TASK DESCRIPTION => Within the entries below, output exactly the lines between the line containing "横型 横書き スクエア 氏名" and the line containing "Нет подходящих", inclusive, and omit any picture.

MATERIAL TO PROCESS =>
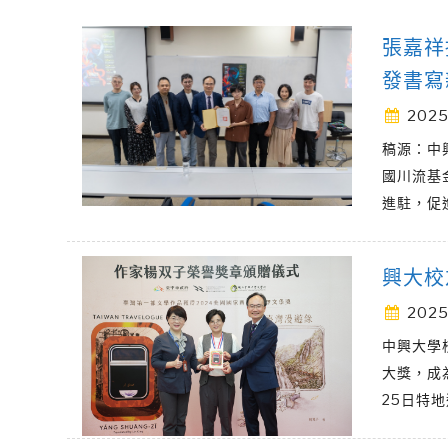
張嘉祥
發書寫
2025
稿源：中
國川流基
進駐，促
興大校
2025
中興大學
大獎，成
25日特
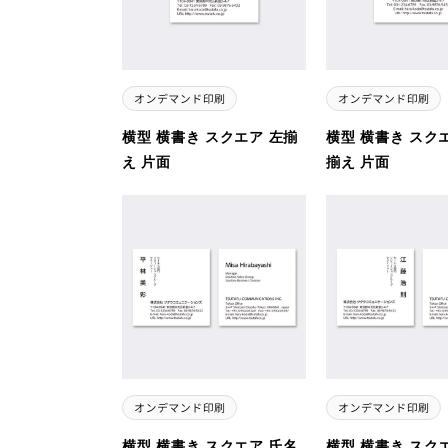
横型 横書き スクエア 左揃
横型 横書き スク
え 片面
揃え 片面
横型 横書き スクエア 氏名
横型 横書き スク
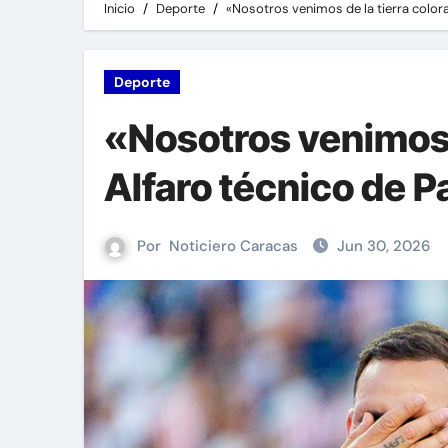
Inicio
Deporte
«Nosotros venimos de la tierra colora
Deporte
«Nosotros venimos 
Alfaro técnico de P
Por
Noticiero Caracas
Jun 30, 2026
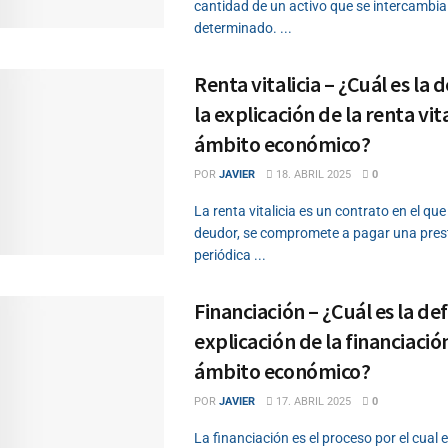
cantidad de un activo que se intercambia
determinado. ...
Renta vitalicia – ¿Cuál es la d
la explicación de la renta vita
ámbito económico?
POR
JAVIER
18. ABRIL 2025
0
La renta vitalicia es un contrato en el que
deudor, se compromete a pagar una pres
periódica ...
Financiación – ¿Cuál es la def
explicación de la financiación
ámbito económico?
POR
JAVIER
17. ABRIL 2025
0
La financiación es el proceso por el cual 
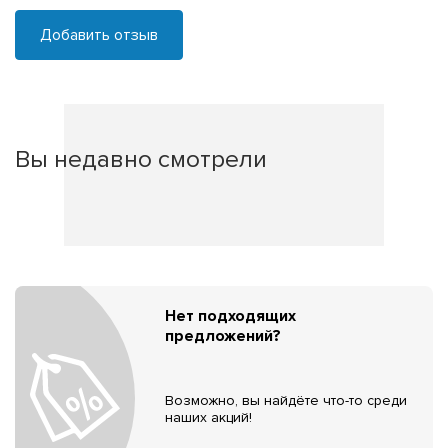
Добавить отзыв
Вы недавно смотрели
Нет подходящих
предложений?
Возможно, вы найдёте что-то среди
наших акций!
* * *
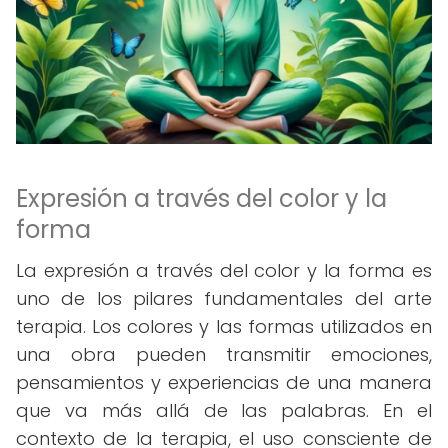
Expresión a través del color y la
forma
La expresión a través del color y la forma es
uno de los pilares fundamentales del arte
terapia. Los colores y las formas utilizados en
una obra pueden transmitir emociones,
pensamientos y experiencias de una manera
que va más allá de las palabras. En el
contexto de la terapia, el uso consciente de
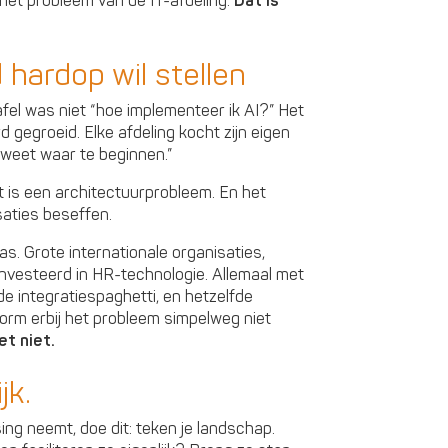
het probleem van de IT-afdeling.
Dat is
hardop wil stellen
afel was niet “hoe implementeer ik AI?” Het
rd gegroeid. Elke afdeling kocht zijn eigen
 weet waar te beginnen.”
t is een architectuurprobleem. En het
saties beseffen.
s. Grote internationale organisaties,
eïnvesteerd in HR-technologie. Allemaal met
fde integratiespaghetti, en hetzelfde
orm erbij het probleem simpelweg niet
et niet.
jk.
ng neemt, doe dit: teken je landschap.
...
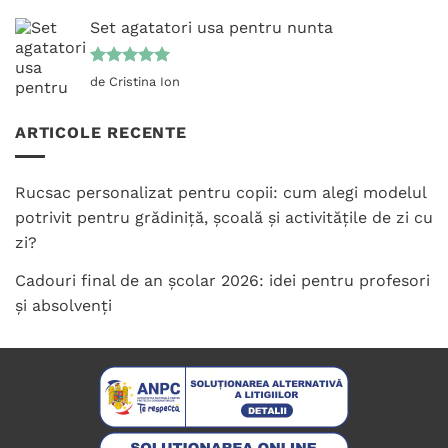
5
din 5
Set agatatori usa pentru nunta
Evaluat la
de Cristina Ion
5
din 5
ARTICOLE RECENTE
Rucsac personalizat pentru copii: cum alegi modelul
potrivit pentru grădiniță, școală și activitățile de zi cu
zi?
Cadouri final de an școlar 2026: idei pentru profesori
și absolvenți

RESPONSE =>
横型 横書き スクエア 氏名
横型 横書き スク
Inicio
Deporte
«Nosotros venimos de la tierra colora
Deporte
«Nosotros venimos 
Alfaro técnico de P
Por
Noticiero Caracas
Jun 30, 2026
cantidad de un activo que se intercambia
determinado. ...
Renta vitalicia – ¿Cuál es la d
la explicación de la renta vita
ámbito económico?
POR
JAVIER
18. ABRIL 2025
0
La renta vitalicia es un contrato en el que
deudor, se compromete a pagar una pres
periódica ...
Financiación – ¿Cuál es la def
explicación de la financiación
ámbito económico?
POR
JAVIER
17. ABRIL 2025
0
La financiación es el proceso por el cual 
Добавить отзыв
Вы недавно смотрели
Нет подходящих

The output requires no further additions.